» **Directions for this task**:
Rewrite every record with "collection date" swapped for "date collected", leaving all other text as it stands. Omit the pictures from your answer.
____ Entries
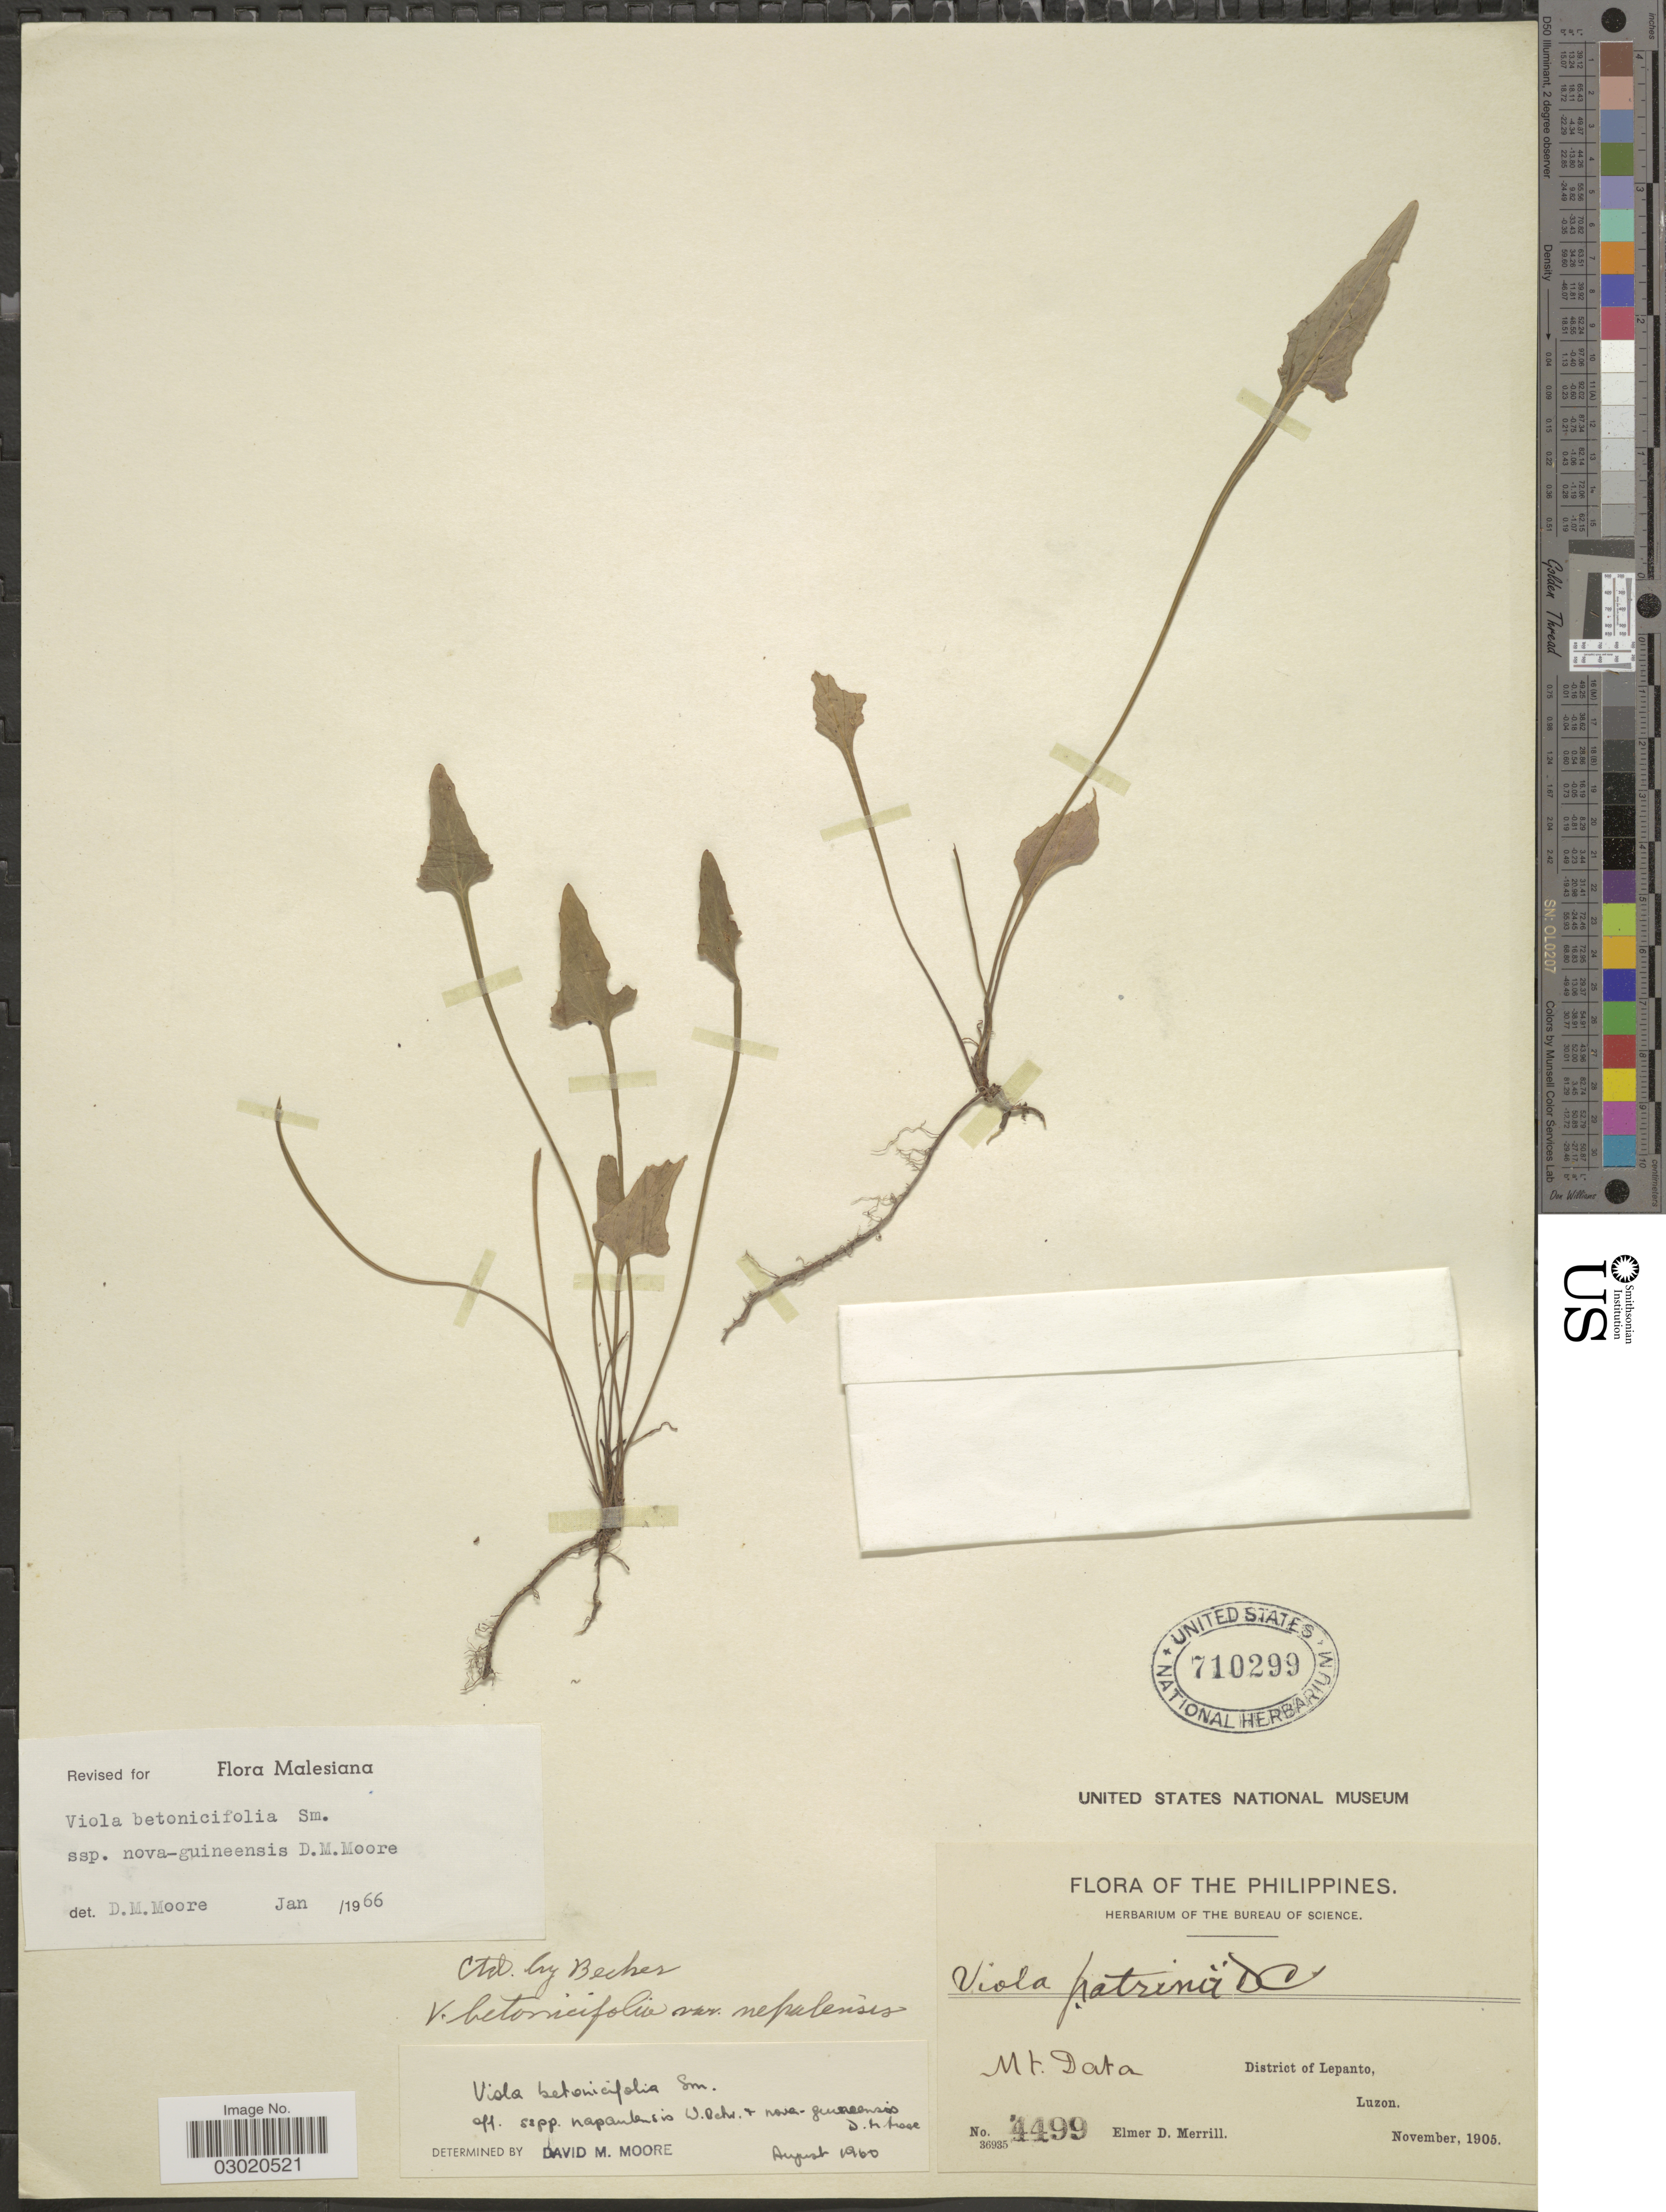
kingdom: Plantae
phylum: Tracheophyta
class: Magnoliopsida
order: Malpighiales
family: Violaceae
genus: Viola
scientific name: Viola betonicifolia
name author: Sm.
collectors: E. D. Merrill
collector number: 4499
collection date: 1905-11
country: Philippines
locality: Mt. Data, District of Lepanto, Luzon.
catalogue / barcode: US 710299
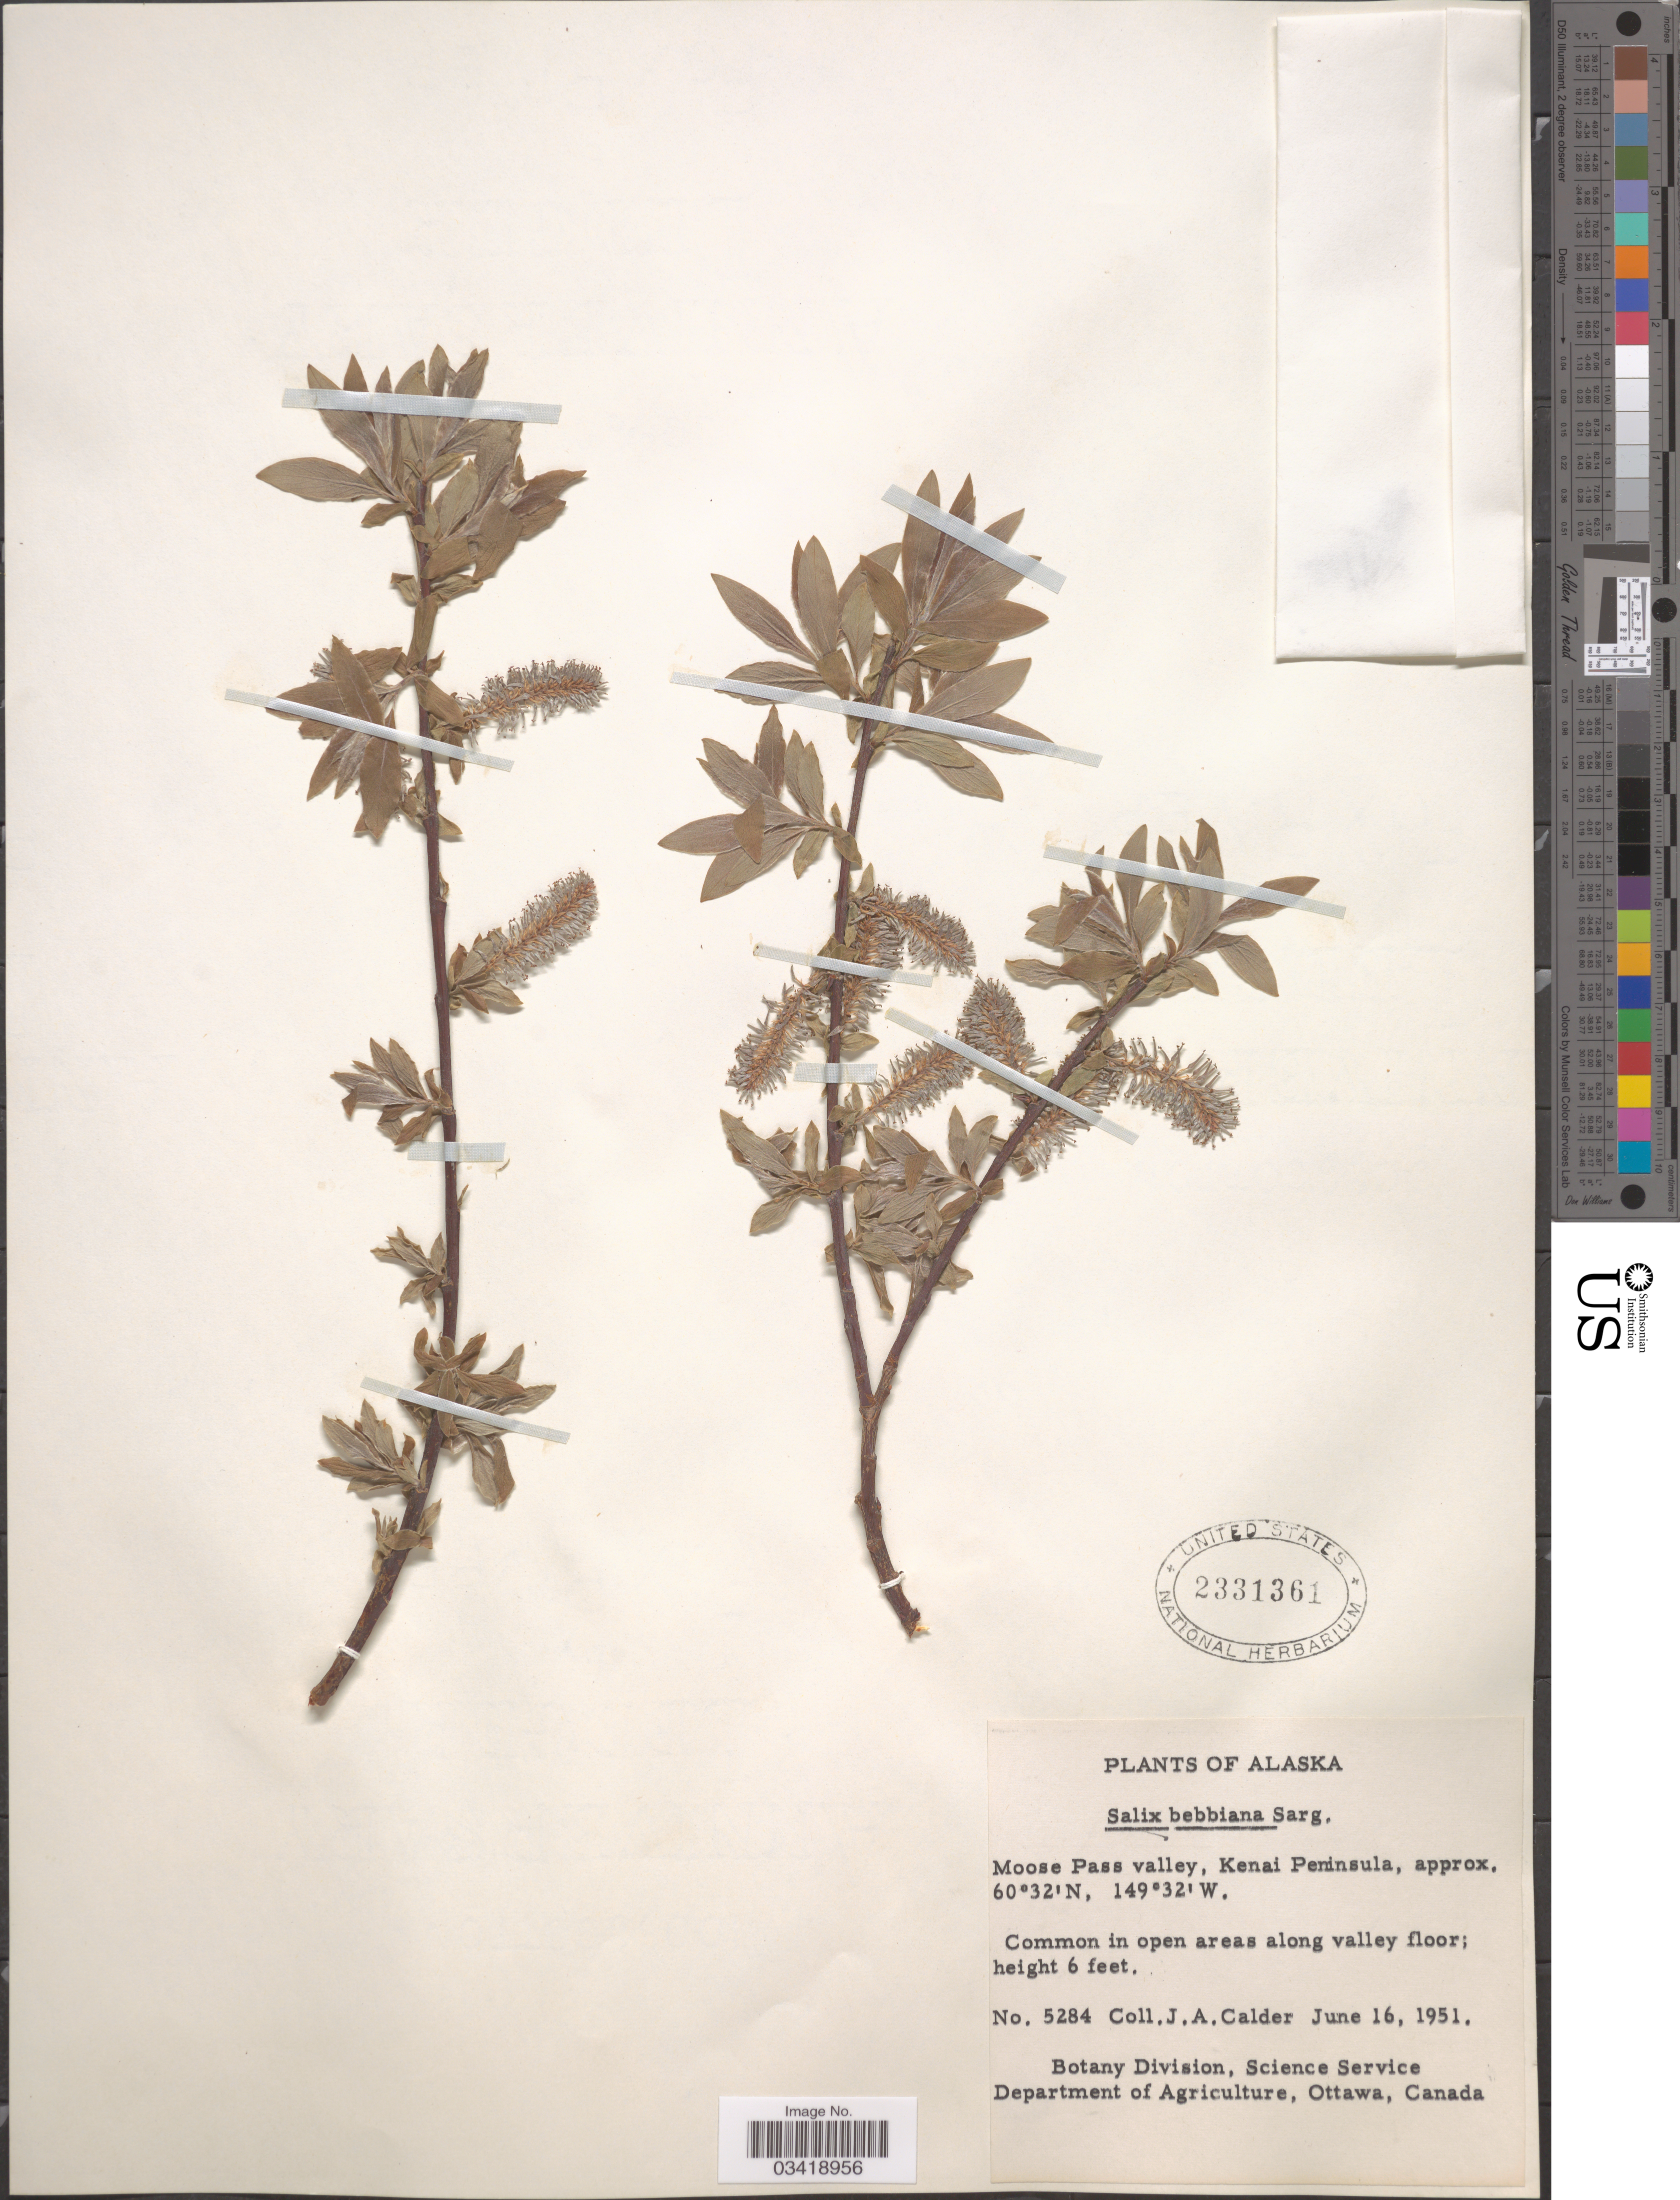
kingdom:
________
» **Complete answer**:
kingdom: Plantae
phylum: Tracheophyta
class: Magnoliopsida
order: Malpighiales
family: Violaceae
genus: Viola
scientific name: Viola betonicifolia
name author: Sm.
collectors: E. D. Merrill
collector number: 4499
date collected: 1905-11
country: Philippines
locality: Mt. Data, District of Lepanto, Luzon.
catalogue / barcode: US 710299
kingdom:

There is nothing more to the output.